### What to work on
1 - Condense the paragraph of the article on the Flynn case that begins "Barr's decision earlier this month" into a shorter version that keeps its main facts.
2 - In the article on the Flynn case, which judge sought a second opinion on the attempt to drop the prosecution?
3 - From the article on the Flynn case, pull out the passage starting at "Senate Majority Leader" and ending at "U.S. legal system.".

### Supplied text
%%

Senate Majority Leader Mitch McConnell launched a broadside Tuesday at a federal judge for seeking a second opinion of sorts on Attorney General William Barr’s attempt to abandon the Justice Department’s prosecution of former national security adviser Michael Flynn.
McConnell said the move by U.S. District Court Judge Emmet Sullivan was the latest example of aides and advisers to President Donald Trump being treated unfairly in the U.S. legal system.
“As if this debacle needed even more shocking behavior, I understand a federal judge may try to continue prosecuting one of these cases, even though the prosecution itself wants to drop it,” McConnell said in a floor speech. “The judge has taken it upon himself to go browsing for other hostile parties. Obviously, that subverts our constitutional order in which the executive alone decides whether to prosecute cases.”
Barr’s decision earlier this month to seek to drop the Flynn case prompted one career prosecutor to withdraw from the case and led to complaints from more than 2,000 former Justice officials that political influence was interfering in the handling of criminal prosecutions.

%%

Collected data entries:
%%

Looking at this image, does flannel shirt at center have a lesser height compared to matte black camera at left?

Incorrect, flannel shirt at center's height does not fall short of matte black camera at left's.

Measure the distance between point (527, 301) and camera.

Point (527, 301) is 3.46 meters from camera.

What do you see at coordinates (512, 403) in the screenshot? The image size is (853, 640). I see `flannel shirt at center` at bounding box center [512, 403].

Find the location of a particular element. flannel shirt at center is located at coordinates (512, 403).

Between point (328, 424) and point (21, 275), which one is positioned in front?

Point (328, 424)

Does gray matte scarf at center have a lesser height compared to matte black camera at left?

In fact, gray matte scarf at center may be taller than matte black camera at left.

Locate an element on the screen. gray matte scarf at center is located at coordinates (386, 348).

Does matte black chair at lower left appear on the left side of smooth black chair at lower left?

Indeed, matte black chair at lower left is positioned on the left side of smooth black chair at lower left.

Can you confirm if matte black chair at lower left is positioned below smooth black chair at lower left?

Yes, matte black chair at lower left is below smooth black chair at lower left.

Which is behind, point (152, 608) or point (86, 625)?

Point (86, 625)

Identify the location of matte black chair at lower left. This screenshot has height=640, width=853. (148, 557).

%%
%%

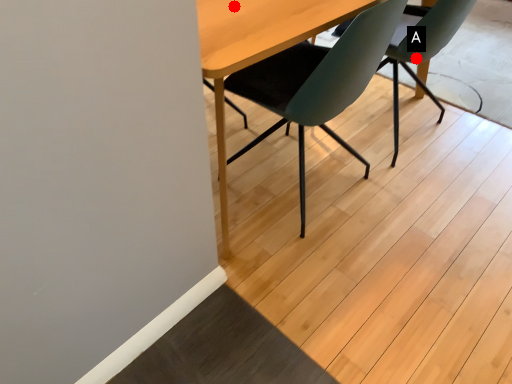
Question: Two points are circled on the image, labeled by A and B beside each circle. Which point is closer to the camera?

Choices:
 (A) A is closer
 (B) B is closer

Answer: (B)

%%

### Solutions to the tasks
1 - Earlier this month, Barr moved to drop the Flynn case. One career prosecutor then withdrew from it, and more than 2,000 former Justice officials complained that political influence was interfering with criminal prosecutions.

2 - U.S. District Court Judge Emmet Sullivan.

3 -
Senate Majority Leader Mitch McConnell launched a broadside Tuesday at a federal judge for seeking a second opinion of sorts on Attorney General William Barr’s attempt to abandon the Justice Department’s prosecution of former national security adviser Michael Flynn.
McConnell said the move by U.S. District Court Judge Emmet Sullivan was the latest example of aides and advisers to President Donald Trump being treated unfairly in the U.S. legal system.